Natural ways to contribute to hormonal balance include:
- Sufficient sleep
- Finding healthy ways to deal with stress and emotions
- A form of spiritual practice (be that a connection with nature, meditation, yoga, or dance)
- A healthy diet …
This does not exclude medical help, of course.
What kind of diet helps the gallbladder and bile as well as hormonal balance?
This is a two-part process – what to avoid and what to include. General principles are listed here but
for a list of specific gallbladder-friendly foods, foods that trigger gallbladder symptoms, or to download our 30-day menu plans, check out the gallbladder diet page .
- all common allergens such as gluten, dairy, eggs, and soy
- all refined foods – sugar, flour
- trans fats such as fried foods, hydrogenated and partially hydrogenated oils
- red meats which are inflammatory
- organic foods with a focus on fresh vegetables and fruits
- small amounts of complex carbohydrates such as rice
- moderate amounts of wild-caught (not farmed) fish
- good oils such as olive oil, fish oils, coconut oil – all in small amounts
DO NOT OVEREAT – EVER!
It’s the worst thing for your digestion and for your health overall. And it can trigger gallbladder attacks if you have a gallbladder problem.

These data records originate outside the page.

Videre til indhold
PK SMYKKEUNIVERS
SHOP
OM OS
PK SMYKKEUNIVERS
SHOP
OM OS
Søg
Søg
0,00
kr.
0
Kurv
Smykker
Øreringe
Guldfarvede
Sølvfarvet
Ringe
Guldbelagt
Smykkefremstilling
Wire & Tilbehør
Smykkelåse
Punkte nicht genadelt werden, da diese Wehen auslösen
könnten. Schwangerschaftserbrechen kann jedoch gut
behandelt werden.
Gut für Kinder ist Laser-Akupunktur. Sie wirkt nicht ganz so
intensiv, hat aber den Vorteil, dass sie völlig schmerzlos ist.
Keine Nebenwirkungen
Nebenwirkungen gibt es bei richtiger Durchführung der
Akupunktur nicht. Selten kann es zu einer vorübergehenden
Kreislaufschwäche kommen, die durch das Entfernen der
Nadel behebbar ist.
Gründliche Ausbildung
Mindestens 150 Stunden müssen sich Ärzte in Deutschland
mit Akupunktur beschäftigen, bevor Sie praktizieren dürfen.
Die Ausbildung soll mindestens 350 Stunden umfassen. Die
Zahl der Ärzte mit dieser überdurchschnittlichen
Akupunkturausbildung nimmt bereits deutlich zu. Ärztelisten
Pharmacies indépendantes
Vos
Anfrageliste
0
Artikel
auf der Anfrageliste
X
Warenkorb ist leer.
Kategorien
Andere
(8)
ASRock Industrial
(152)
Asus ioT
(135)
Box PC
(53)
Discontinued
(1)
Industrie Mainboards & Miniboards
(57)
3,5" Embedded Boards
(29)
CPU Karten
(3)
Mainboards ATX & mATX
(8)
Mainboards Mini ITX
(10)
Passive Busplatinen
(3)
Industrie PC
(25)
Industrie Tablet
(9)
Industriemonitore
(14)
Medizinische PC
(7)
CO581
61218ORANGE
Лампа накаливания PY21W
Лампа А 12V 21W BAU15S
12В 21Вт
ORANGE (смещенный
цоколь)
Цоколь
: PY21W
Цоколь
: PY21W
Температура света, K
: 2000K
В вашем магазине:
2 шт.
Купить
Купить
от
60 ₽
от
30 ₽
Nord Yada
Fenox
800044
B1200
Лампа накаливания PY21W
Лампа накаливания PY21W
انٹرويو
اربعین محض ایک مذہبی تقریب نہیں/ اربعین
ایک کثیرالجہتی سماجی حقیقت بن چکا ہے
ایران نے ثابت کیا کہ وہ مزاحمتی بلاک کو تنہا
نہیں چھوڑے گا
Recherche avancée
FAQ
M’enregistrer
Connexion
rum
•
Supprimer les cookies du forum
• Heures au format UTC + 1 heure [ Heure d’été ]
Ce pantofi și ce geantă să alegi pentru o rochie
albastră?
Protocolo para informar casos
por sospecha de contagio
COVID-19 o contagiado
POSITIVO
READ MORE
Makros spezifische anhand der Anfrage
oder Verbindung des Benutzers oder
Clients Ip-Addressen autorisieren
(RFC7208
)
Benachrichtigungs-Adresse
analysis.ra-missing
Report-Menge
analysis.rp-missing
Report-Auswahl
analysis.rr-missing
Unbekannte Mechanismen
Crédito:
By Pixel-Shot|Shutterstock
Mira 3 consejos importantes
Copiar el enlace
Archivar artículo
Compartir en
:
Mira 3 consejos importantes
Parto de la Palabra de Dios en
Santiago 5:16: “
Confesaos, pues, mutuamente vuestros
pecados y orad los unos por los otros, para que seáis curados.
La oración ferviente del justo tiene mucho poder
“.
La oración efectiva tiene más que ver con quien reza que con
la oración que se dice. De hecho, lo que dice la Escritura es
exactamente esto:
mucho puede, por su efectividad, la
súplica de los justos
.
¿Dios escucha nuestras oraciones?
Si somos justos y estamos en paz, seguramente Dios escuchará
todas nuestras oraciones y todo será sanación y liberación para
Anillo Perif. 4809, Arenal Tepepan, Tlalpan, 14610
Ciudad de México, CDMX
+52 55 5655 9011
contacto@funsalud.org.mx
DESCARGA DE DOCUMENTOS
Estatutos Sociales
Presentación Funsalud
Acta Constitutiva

Regardless of which hormones are off-balance within you, as you work to harmonize those, begin now to address your specific gallbladder condition as well. First of all, take into consideration what may be the cause of your gallbladder symptoms. Address the ones that you are able to. And simultaneously, eat foods and take products that help to thin and gently move the bile. And apply castor oil packs over the abdomen which research shows have the ability to reduce inflammation in the area and which may also help you with much-needed relaxation and stress reduction.